(To-do item) Please set down word for word every line from the one holding "absolute; top: 571px;" to the end of the data below, both included.

○ ○ ○ ○

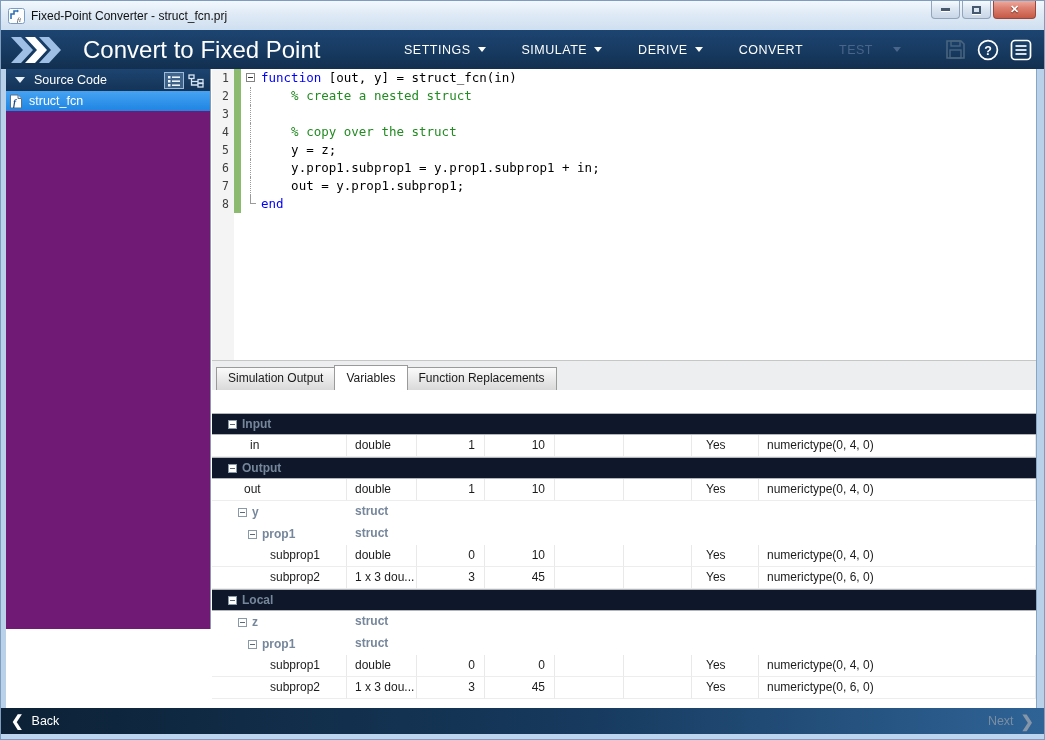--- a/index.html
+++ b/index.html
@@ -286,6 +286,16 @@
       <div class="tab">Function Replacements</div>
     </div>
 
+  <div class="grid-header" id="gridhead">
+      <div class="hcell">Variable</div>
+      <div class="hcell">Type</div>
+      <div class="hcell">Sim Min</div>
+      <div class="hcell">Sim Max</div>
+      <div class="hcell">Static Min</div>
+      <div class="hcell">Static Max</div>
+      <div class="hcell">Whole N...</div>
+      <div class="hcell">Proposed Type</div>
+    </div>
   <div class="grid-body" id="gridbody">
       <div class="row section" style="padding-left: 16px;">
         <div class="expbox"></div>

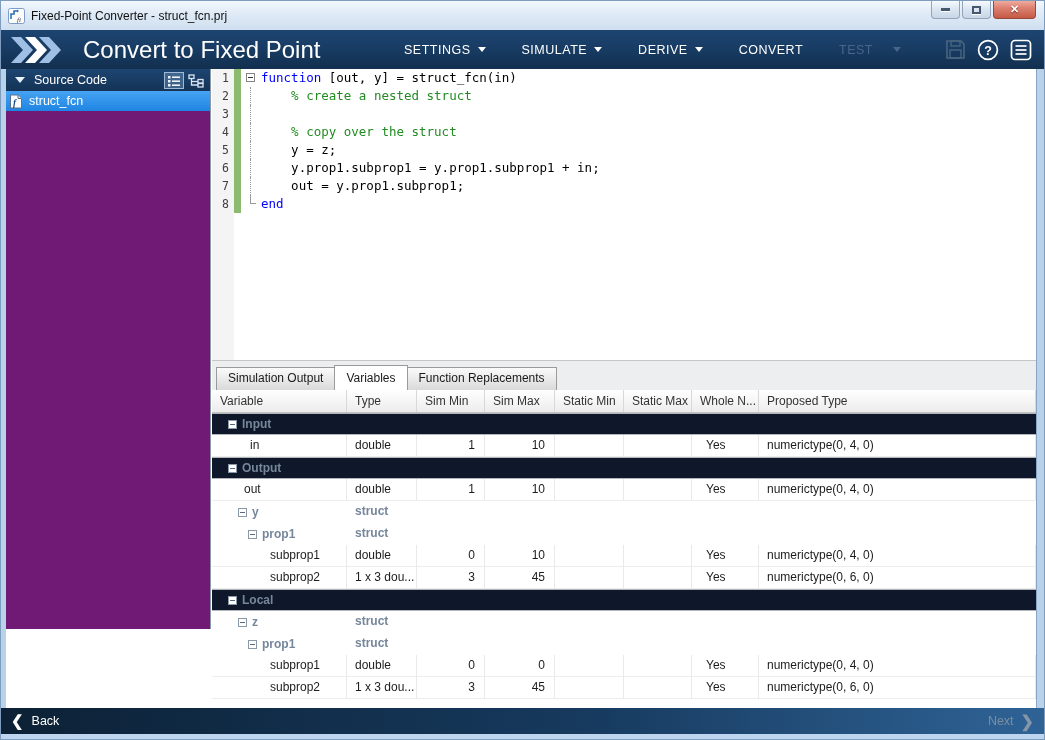--- a/index.html
+++ b/index.html
@@ -316,7 +316,7 @@
         <span class="sec-label muted">Output</span>
       </div>
       <div class="row datarow">
-        <div class="cell" style="padding-left: 32px;">out</div>
+        <div class="cell" style="padding-left: 22px;">out</div>
         <div class="cell">double</div>
         <div class="cell num">1</div>
         <div class="cell num">10</div>

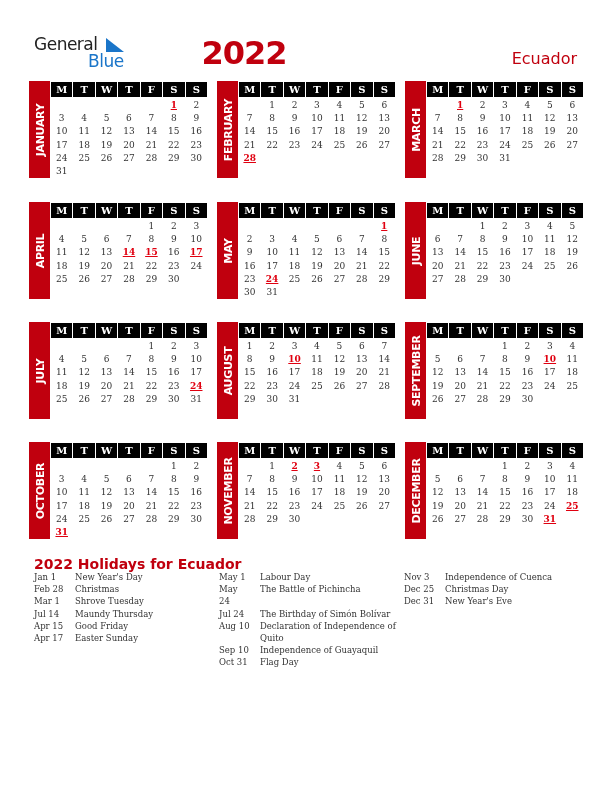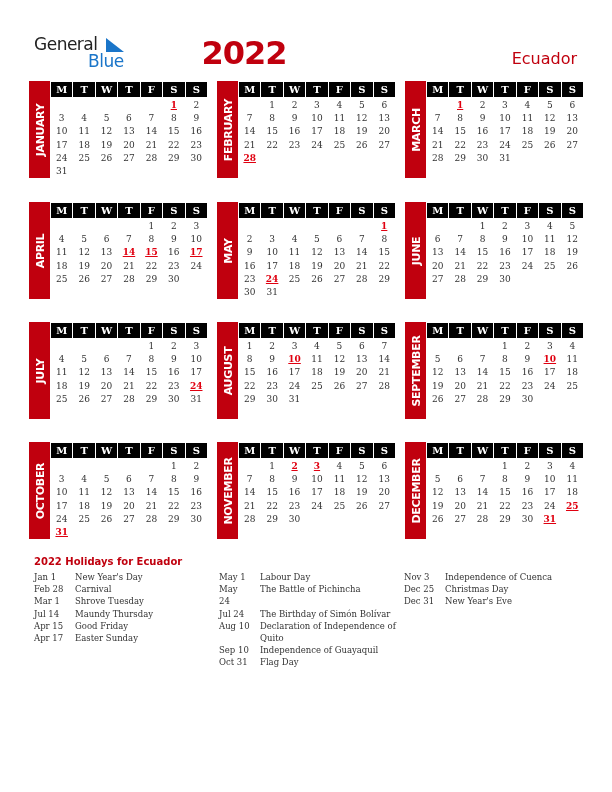--- a/index.html
+++ b/index.html
@@ -37,7 +37,7 @@
     .month .row div.hol { color: #e00010; font-weight: bold; text-decoration: underline; }
     .month .days { padding-top: 2px; }
 
-    .hol-title { position: absolute; left: 34px; top: 556px; font-family: "DejaVu Sans", sans-serif; font-weight: bold; font-size: 10px; color: #c0000e; }
+    .hol-title { position: absolute; left: 34px; top: 556px; font-family: "DejaVu Sans", sans-serif; font-weight: bold; font-size: 14px; color: #c0000e; }
     .hol-col { position: absolute; top: 571px; width: 180px; }
     .hol-item { display: flex; font-size: 8.5px; color: #333; line-height: 12.2px; gap: 9px; }
     .hol-item .d { width: 32px; flex-shrink: 0; }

○ ○ ○ ○

(Solution below)
     .hol-col { position: absolute; top: 571px; width: 180px; }
     .hol-item { display: flex; font-size: 8.5px; color: #333; line-height: 12.2px; gap: 9px; }
     .hol-item .d { width: 32px; flex-shrink: 0; }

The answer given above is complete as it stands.